Task to complete: Search the entries for the word "images" and report each line that has it.

Data items:
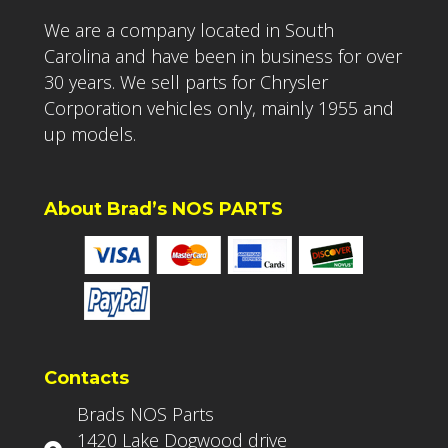
We are a company located in South
Carolina and have been in business for over
30 years. We sell parts for Chrysler
Corporation vehicles only, mainly 1955 and
up models.
About Brad’s NOS PARTS
Contacts
Brads NOS Parts
1420 Lake Dogwood drive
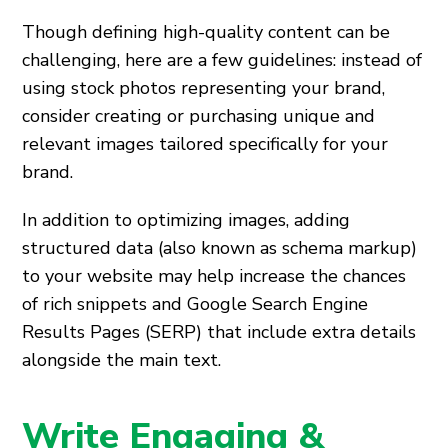
Though defining high-quality content can be
challenging, here are a few guidelines: instead of
using stock photos representing your brand,
consider creating or purchasing unique and
relevant images tailored specifically for your
brand.
In addition to optimizing images, adding
structured data (also known as schema markup)
to your website may help increase the chances
of rich snippets and Google Search Engine
Results Pages (SERP) that include extra details
alongside the main text.
Write Engaging &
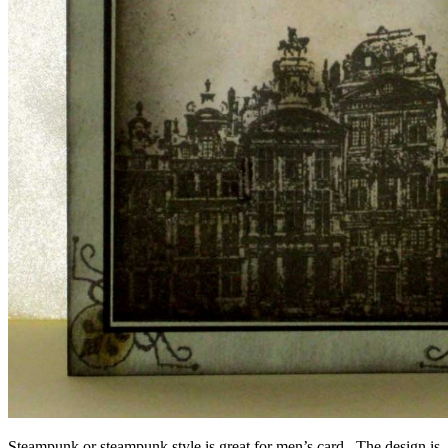
Steampunk or steampunk style is great for men’s card. The design is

Response to this exercise:
relevant images tailored specifically for your
In addition to optimizing images, adding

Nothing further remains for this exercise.